Estaba finalizando el pasado mes de diciembre cuando tuve que insistir a mi hijo para que se pusiera manos a la obra con la carta a los Reyes Magos al percatarme que a Sus Majestades se les estaba echando el tiempo encima y bastante trabajo tienen ya en esas fechas como para dificultarles su labor con encargos de última hora.

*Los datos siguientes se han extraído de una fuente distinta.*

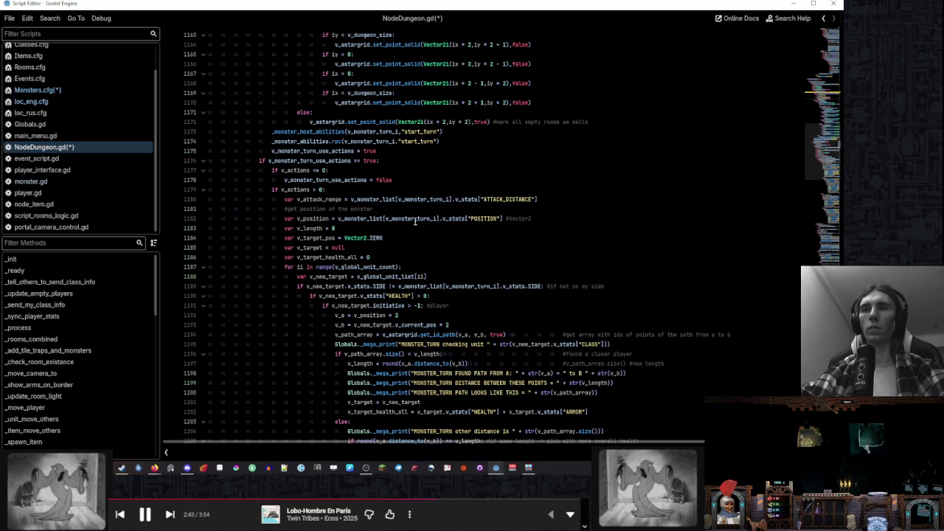
pyautogui.scroll(-2, 415, 222)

Cuando por fin me hizo entrega de la misma para llevarla al Buzón Real, no pude resistir darle una mirada superficial descubriendo que tras los saludos de rigor y el preceptivo informe, algo sesgado, de comportamiento, este año únicamente tenía una petición: «que se salve el Córdoba».

Consciente de la ardua tarea que estaba encomendando a los tres de Oriente, reconozco que intenté reconducir sus deseos hacia algo más terrenal con el argumento de que Melchor, Gaspar y Baltasar no pueden involucrarse en esos asuntos dado que niños de otros equipos resultarían damnificados y no sería justo pero, impuso su lógica aplastante y democrática: «Si se lo pedimos más niños del Córdoba que de los demás equipos…».

Llegaron los Reyes (cargaditos de juguetes por si acaso), cristalizó la venta del club, la paz social, los fichajes (con un utrerano de alegórico apellido incluido) y todo le empezó a cuadrar, mientras su padre, curtido en décadas de cordobesismo, sufría profundas crisis de fe. Pero ahí estaba él, impertérrito, convencido del final feliz. Incluso con el Huescazo aún de cuerpo presente, se permitió «tranquilizar» a Aythami y Oliver (el de la capa, otra señal) en el Círculo de la Amistad, para, al fin, el sábado vivir el colofón a una experiencia solo para valientes que guardará eternamente en su recuerdo dentro del cajón blanquiverde de la más importante de las cosas no importantes.